Early stimulation and interaction with parents and caregivers jumpstart the journey of brain development — and lifetime learning.
In practice, stimulation is about parents and other caregivers being responsive to the emotional and physical needs of their children from birth onward, playing and talking with them, and exposing them to words, numbers, and simple concepts while engaging in daily routines.
The quality of child development at the time of school entry predicts performance in school. The High/Scope Perry Preschool Study in the U.S. found that disadvantaged children who participated in preschool education were more likely to complete school, find higher-paying jobs and own their homes, and are less likely to be involved in crime by the time they were 40, than children who did not get the extra support.
The ongoing ECCD Longitudinal Study in the Philippines, which tracks a cohort of Kindergarten pupils up to Grade 2, revealed that Kindergarten pupils who had preschool experience have higher socioemotional skills than those who did not have such experience.
Socioemotional skills are a child’s ability to understand the feelings of others, control his or her own feelings and behaviors, get along well with other children, and build relationships with adults Moreover, those who have higher socioemotional skills have higher early literacy and numeracy skills.
In the Philippines, while preschool for 3 to 4 years old is not mandatory, this group of children should be attending preschool so as not to miss critical periods of development in the early years. This is followed by mandatory kindergarten at 5 years old before they enter Grade 1 the following school year.
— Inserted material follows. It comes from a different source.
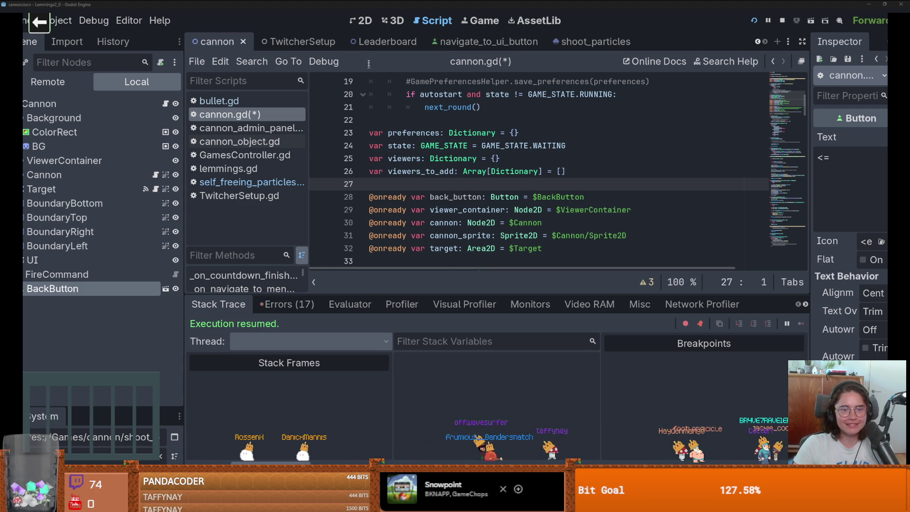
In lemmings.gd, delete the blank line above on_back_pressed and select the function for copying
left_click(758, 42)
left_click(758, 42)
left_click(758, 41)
Preschool can come in various forms such as day care centres, supervised neighborhood play programs, and home-based early education.
Here are five reasons why children must attend preschool:
1. Stimulates brain development — Learning and play activities in preschool stimulates young children’s brains and contributes to their intellectual, social, and emotional development.
2. Improves social skills — Preschool provides a venue for young children to learn how to interact and work with other children, as well as adults. Learning group dynamics at an early age helps improve children’s social skills.
3. Sets the foundation for lifelong learning — Learning and play activities in preschool encourages children’s natural curiosity to explore, develops their creativity and provides a positive learning experience for them. As a result, children are more eager to learn.
4. Prepares children for kindergarten and elementary school — Because children who attend preschool are more eager to learn and are able to handle social interactions and group dynamics, they are less likely to drop out of elementary school.
5. Helps break the cycle of poverty for disadvantaged children — Children who attend preschool are more likely to continue and finish elementary school, learn better, and can earn more as adults. Taking advantage of a crucial phase of the development of the child’s brain can improve the lives of the most disadvantaged and vulnerable children.